Cuando las reivindicaciones de clase obrera consiguen atraer a las clases medias y recordarles el sentido de su fragilidad económica, surge esa figura que en España suele denominarse con el nombre de rojo. La conjunción republicanosocialista procura así que la indignación popular no liquide las garantías democráticas y que la formalidad democrática no se desentienda de una apuesta clara por la justicia social.
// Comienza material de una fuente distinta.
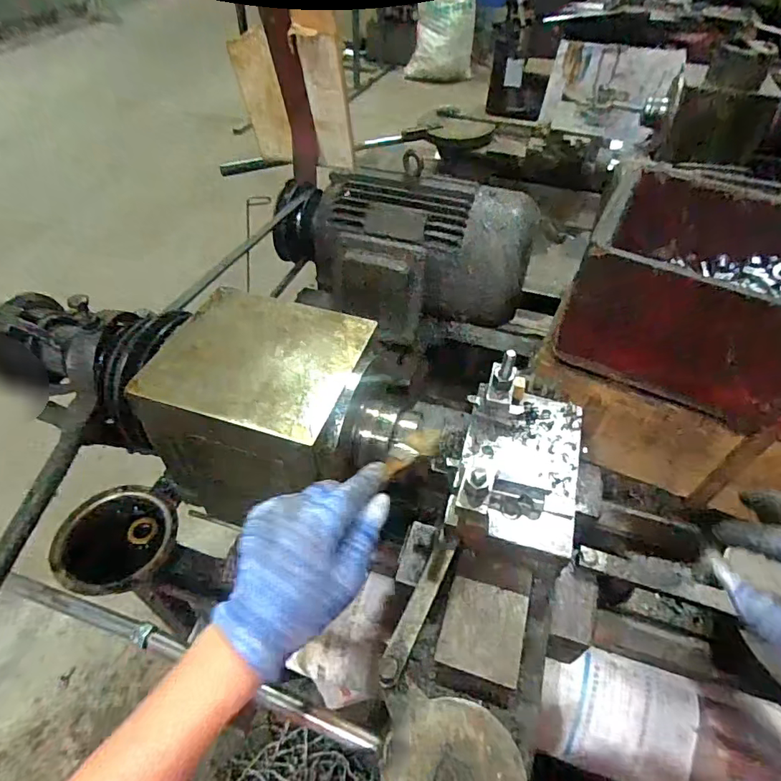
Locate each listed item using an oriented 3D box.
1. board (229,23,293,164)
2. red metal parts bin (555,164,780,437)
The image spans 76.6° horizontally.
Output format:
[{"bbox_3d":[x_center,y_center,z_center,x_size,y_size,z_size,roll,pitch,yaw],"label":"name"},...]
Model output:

Creo que no hace falta confesar a los lectores de Público, después de algunos años de confianza, que yo me identifico con la tradición del rojo español. Puedo estar equivocado, pero es mi error más sincero y más íntimo. Ahí sitúo una dinámica que define pasado y futuro, una herencia y un compromiso que van más allá de las tácticas del presente. Son más bien un pudimos y un podremos.

Pudimos luchar durante años en la clandestinidad contra la dictadura franquista para recuperar las libertades democráticas perdidas en 1939.

Pudimos utilizar los años de lucha obrera y estudiantil para arrancarle algunos derechos sociales a las poderosas élites del franquismo que decidieron perpetuarse con una democracia liberal destinada a conectar sus negocios con el capitalismo europeo.

Pudimos feminizar el sujeto de las protestas y comprender la necesidad de unir el rojo dela lucha obrera con el verde de la conciencia ecológica.

Pudimos mantener un espacio de lucha pacifista contra la OTAN y un movimiento obrero combativo contra las reformas laborales y las dinámicas de privatizaciones desencadenada por Felipe González.

Pudimos mantener en condiciones difíciles un espacio social enfrentado al bipartidismo, un espacio capaz de criticar los aspectos negativos de la Transición, manteniendo el orgullo republicano, la memoria democrática y la solidaridad con las víctimas del franquismo.

Pudimos apoyar con nuestra energía al PSOE cuando tuvo a bien defender proyectos cívicos de indudable importancia y surgidos de los movimientos sociales, como la lucha contra la violencia de género, una buena ley de plazos para la interrupción del embarazo y el derecho al matrimonio entre personas del mismo sexo.

Pudimos denunciar casi en solitario la configuración de una Europa neoliberal pactada por la derecha y los partidos socialdemócratas, y pudimos oponernos a una reforma vergonzosa de la Constitución que recortó las inversiones públicas, humilló al Estado y lo puso de rodillas ante el interés de los bancos.

Cosas así de simples y de soberbias: pudimos hacerlas. Y quien estaba allí tuvo la oportunidad de verlo. Quien lo probó, lo sabe. Herederos de este impulso, los rojos españoles creemos en la necesidad de mantener una manera propia de apostar por el futuro.

Podremos ayudar a la regeneración democrática de un país corrupto, afirmando que no hay mayor energía de justicia y transparencia social que el salario justo y el trabajo decente.

Podremos denunciar las leyes represivas y las actuaciones policiales que intentan convertir la disidencia política en un problema de orden público.

Podremos generar dinámicas de convergencia sin renunciar a la palabra izquierda, para que la indignación justa no desemboque en un populismo enemistado con las garantías democráticas o con las reivindicaciones de un movimiento obrero con conciencia de clase.

Podremos sentarnos a hablar con los demás, comprendiendo que no se trata de devorar o de ser devorados, que ni siquiera se trata de tolerar las diferencias del otro, sino de enriquecernos mutuamente con nuestras sensibilidades distintas.

Podremos pensar en el futuro y transformarnos sin decretar el olvido sobre nosotros mismos y sin llegar a creer que los cambios de ciclo son algo así como una renuncia a la memoria o como una invención del mar Mediterráneo.

Podremos asumir con honor nuestras derrotas para no darnos por perdidos.